> **Tasks to perform**:
A. Answer these questions from the Python concurrency excerpt, one line each:
(i) In what order does as_completed(future_to_url) yield futures?
(ii) What prevents threads from speeding up CPU-bound tasks?
(iii) What error occurs on Windows if the __name__ == '__main__' guard is omitted?
B. Write out, word for word, the part of the Python concurrency excerpt that opens with the words containing "# Large numbers" and closes with "start = time.perf_counter()".

> **Study text**:
Output (order varies by completion time):

[200] https://httpbin.org/get
[200] https://httpbin.org/delay/0
[404] https://httpbin.org/status/404
[500] https://httpbin.org/status/500
[200] https://httpbin.org/status/200

as_completed(future_to_url) yields futures in the order they finish, not the order they were submitted. This is ideal for displaying progress or handling results the moment they are ready. The future.result() call either returns the return value of your function or re-raises any exception that occurred inside the worker.

Collecting Future results — submit() returns a Future. The result arrives when it arrives.

ProcessPoolExecutor: True Parallel CPU Work

For CPU-bound tasks, threads provide no speedup because the GIL prevents true parallel execution. ProcessPoolExecutor spawns separate Python interpreter processes, each with its own GIL and memory space, enabling genuine multi-core parallelism.

# process_pool.py
import math
import time
from concurrent.futures import ProcessPoolExecutor

def is_prime(n):
    """CPU-intensive primality test."""
    if n < 2:
        return n, False
    if n == 2:
        return n, True
    if n % 2 == 0:
        return n, False
    for i in range(3, int(math.isqrt(n)) + 1, 2):
        if n % i == 0:
            return n, False
    return n, True

# Large numbers that require real computation to check
numbers = [
    999_999_937,
    999_999_929,
    999_999_893,
    999_999_883,
    999_999_877,
    999_999_613,
    999_999_541,
    999_999_527,
]

start = time.perf_counter()
with ProcessPoolExecutor() as executor:
    results = list(executor.map(is_prime, numbers))
elapsed = time.perf_counter() - start

for n, prime in results:
    status = "PRIME" if prime else "composite"
    print(f"{n:>15,}  {status}")
print(f"\nChecked {len(numbers)} numbers in {elapsed:.2f}s")

# What if __name__ == '__main__' is omitted?
# On Windows: RuntimeError -- processes can't spawn without this guard.

> **Page-level text extractions**:
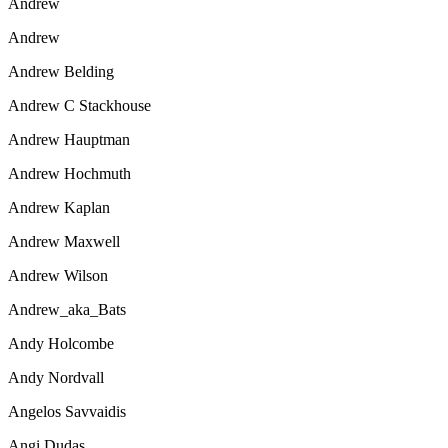
Andrew
Andrew
Andrew Belding
Andrew C Stackhouse
Andrew Hauptman
Andrew Hochmuth
Andrew Kaplan
Andrew Maxwell
Andrew Wilson
Andrew_aka_Bats
Andy Holcombe
Andy Nordvall
Angelos Savvaidis
Angi Dudas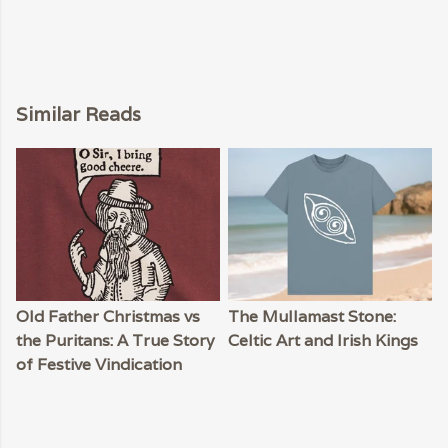
Similar Reads
Old Father Christmas vs
The Mullamast Stone:
the Puritans: A True Story
Celtic Art and Irish Kings
of Festive Vindication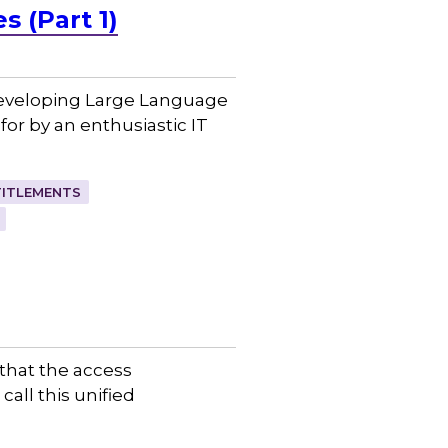
 (Part 1)
 developing Large Language
or by an enthusiastic IT
TITLEMENTS
that the access
call this unified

> **Answers to each task**:
A.
(i) In the order they finish, not the order they were submitted.
(ii) The GIL, which prevents true parallel execution.
(iii) A RuntimeError, because processes can't spawn without the guard.

B.
# Large numbers that require real computation to check
numbers = [
    999_999_937,
    999_999_929,
    999_999_893,
    999_999_883,
    999_999_877,
    999_999_613,
    999_999_541,
    999_999_527,
]

start = time.perf_counter()